About this exercise »
For the records that follow, please set down exactly the lines between the one holding "Návrhová část" and the one holding "polémica que rodea", inclusive, and only those.

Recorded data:
——————————
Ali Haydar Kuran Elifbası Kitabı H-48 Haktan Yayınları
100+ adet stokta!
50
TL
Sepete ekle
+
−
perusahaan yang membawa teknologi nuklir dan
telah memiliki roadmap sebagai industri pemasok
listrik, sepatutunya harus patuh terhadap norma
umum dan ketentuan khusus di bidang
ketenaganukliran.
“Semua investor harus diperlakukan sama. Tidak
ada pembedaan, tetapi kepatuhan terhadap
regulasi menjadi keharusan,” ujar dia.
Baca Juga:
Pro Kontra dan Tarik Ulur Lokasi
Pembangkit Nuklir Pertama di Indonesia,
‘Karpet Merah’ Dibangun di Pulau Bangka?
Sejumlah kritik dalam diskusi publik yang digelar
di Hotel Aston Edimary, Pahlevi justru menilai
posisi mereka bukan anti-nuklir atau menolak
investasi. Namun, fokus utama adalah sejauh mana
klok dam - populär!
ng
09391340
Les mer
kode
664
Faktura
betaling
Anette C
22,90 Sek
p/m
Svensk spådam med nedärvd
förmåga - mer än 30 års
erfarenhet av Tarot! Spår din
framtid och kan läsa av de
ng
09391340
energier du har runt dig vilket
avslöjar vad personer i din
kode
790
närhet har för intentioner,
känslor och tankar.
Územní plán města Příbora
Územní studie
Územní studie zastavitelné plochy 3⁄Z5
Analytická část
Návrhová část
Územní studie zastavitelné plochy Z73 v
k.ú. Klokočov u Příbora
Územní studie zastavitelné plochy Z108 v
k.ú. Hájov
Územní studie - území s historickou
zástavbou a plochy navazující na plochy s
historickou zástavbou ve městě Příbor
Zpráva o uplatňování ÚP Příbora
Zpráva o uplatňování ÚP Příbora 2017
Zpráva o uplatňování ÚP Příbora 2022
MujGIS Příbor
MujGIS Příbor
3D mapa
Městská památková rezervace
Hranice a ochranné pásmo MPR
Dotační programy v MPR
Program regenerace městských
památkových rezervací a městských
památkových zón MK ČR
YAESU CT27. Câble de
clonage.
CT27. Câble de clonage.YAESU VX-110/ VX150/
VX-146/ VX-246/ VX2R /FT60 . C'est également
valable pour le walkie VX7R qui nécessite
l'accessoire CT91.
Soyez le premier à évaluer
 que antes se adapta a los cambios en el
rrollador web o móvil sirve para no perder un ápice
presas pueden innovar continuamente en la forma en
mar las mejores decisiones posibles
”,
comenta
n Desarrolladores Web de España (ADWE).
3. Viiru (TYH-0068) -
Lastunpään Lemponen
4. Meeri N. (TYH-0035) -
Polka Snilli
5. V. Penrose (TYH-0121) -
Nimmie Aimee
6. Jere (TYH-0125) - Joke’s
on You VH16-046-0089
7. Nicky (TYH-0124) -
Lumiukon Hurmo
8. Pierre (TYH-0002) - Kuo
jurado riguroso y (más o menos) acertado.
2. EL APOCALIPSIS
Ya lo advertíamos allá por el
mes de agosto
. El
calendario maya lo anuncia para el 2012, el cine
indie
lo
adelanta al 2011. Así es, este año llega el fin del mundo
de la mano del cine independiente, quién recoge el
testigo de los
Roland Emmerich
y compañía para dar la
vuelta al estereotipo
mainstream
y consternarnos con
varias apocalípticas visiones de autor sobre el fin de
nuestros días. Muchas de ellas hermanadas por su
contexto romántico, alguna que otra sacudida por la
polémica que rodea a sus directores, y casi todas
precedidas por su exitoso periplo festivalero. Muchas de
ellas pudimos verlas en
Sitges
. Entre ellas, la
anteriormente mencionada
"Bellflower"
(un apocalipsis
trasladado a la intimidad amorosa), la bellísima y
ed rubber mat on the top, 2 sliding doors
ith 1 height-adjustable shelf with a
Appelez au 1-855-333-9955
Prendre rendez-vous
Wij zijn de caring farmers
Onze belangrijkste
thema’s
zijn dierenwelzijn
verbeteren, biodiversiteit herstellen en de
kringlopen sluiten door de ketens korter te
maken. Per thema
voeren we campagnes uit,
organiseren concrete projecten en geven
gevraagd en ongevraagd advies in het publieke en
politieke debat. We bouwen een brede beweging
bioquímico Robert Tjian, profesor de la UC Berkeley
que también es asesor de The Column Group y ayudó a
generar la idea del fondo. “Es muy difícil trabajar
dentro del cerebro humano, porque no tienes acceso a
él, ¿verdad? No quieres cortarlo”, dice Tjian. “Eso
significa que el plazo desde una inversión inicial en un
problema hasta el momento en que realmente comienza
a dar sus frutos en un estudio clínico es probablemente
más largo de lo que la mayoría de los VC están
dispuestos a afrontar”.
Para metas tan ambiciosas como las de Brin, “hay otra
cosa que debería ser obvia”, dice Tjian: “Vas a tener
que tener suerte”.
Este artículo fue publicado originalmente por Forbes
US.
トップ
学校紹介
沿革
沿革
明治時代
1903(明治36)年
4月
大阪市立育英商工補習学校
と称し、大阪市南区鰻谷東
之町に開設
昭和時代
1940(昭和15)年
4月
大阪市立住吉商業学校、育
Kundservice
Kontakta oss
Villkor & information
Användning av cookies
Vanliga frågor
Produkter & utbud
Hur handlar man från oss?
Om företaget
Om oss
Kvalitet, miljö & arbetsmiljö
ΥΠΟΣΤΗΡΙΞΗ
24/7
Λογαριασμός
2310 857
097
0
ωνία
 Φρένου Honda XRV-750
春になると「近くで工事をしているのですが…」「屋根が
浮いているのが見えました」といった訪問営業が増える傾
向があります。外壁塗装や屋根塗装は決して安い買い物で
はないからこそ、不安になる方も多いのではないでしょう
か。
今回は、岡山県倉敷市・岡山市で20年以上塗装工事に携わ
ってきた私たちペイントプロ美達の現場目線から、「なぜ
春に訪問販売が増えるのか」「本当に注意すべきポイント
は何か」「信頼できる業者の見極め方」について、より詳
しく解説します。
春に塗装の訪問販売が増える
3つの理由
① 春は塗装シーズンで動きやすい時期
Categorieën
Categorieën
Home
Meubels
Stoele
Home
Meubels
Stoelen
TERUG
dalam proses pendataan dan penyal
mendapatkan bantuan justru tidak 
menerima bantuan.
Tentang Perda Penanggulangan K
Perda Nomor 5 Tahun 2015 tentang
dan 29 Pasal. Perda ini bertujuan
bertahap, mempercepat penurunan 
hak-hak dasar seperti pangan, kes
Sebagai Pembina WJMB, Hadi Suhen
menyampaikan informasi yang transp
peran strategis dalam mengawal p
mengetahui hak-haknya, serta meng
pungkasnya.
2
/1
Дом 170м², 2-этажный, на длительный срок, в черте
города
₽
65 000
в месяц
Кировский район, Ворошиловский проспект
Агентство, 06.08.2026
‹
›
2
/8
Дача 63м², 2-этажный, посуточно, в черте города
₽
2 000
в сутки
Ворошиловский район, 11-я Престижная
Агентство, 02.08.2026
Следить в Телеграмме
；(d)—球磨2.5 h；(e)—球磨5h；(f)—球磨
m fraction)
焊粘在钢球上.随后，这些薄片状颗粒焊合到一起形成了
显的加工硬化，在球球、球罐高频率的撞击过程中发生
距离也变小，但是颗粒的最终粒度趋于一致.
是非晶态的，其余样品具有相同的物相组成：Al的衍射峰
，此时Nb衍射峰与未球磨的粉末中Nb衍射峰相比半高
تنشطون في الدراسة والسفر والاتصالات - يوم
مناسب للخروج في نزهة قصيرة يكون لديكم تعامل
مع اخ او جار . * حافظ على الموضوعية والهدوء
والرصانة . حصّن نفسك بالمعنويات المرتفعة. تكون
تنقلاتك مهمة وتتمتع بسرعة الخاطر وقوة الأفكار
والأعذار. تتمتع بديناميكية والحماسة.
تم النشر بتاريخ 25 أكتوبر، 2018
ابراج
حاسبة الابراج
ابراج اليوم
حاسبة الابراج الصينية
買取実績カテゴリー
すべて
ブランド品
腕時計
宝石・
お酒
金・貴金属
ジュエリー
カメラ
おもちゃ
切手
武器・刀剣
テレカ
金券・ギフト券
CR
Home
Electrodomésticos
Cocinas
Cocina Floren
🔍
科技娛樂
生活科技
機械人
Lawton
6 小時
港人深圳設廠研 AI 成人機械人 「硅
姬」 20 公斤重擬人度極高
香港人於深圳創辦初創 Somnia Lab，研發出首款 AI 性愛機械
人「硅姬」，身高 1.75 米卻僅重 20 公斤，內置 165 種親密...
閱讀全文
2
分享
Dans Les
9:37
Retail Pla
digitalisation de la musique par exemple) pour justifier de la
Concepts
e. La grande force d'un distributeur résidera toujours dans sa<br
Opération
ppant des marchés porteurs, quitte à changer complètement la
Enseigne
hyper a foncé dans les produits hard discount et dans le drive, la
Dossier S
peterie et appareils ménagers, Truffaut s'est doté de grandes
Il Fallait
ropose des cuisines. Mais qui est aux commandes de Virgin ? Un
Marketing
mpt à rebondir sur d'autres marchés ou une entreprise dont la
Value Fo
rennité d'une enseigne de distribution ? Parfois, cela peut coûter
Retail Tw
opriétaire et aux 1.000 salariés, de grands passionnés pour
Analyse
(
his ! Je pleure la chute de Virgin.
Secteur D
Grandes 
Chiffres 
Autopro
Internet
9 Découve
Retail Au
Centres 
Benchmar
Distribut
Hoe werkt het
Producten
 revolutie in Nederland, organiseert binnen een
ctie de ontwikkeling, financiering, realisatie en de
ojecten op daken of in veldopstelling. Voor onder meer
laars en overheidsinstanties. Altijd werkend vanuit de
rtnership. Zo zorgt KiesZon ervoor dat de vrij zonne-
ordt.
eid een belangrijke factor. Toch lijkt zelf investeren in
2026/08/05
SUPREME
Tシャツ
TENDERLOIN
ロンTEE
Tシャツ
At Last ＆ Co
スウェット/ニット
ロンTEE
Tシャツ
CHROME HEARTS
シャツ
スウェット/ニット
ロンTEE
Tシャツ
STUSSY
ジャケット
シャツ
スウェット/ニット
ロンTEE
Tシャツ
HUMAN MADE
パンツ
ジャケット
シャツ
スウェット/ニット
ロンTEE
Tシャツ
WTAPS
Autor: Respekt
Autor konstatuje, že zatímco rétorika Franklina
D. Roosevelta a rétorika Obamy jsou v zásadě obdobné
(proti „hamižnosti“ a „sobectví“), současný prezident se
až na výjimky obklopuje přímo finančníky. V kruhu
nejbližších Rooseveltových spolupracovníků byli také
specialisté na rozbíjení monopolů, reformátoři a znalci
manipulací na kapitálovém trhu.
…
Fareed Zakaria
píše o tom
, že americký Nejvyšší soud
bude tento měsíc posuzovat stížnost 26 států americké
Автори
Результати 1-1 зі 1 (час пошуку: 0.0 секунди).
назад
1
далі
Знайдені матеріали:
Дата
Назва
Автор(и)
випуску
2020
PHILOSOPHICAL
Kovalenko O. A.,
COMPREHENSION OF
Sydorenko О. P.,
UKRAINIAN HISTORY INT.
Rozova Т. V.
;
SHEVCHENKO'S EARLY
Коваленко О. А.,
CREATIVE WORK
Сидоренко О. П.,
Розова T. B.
——————————
Expected answer »
Návrhová část
Územní studie zastavitelné plochy Z73 v
k.ú. Klokočov u Příbora
Územní studie zastavitelné plochy Z108 v
k.ú. Hájov
Územní studie - území s historickou
zástavbou a plochy navazující na plochy s
historickou zástavbou ve městě Příbor
Zpráva o uplatňování ÚP Příbora
Zpráva o uplatňování ÚP Příbora 2017
Zpráva o uplatňování ÚP Příbora 2022
MujGIS Příbor
MujGIS Příbor
3D mapa
Městská památková rezervace
Hranice a ochranné pásmo MPR
Dotační programy v MPR
Program regenerace městských
památkových rezervací a městských
památkových zón MK ČR
YAESU CT27. Câble de
clonage.
CT27. Câble de clonage.YAESU VX-110/ VX150/
VX-146/ VX-246/ VX2R /FT60 . C'est également
valable pour le walkie VX7R qui nécessite
l'accessoire CT91.
Soyez le premier à évaluer
 que antes se adapta a los cambios en el
rrollador web o móvil sirve para no perder un ápice
presas pueden innovar continuamente en la forma en
mar las mejores decisiones posibles
”,
comenta
n Desarrolladores Web de España (ADWE).
3. Viiru (TYH-0068) -
Lastunpään Lemponen
4. Meeri N. (TYH-0035) -
Polka Snilli
5. V. Penrose (TYH-0121) -
Nimmie Aimee
6. Jere (TYH-0125) - Joke’s
on You VH16-046-0089
7. Nicky (TYH-0124) -
Lumiukon Hurmo
8. Pierre (TYH-0002) - Kuo
jurado riguroso y (más o menos) acertado.
2. EL APOCALIPSIS
Ya lo advertíamos allá por el
mes de agosto
. El
calendario maya lo anuncia para el 2012, el cine
indie
lo
adelanta al 2011. Así es, este año llega el fin del mundo
de la mano del cine independiente, quién recoge el
testigo de los
Roland Emmerich
y compañía para dar la
vuelta al estereotipo
mainstream
y consternarnos con
varias apocalípticas visiones de autor sobre el fin de
nuestros días. Muchas de ellas hermanadas por su
contexto romántico, alguna que otra sacudida por la
polémica que rodea a sus directores, y casi todas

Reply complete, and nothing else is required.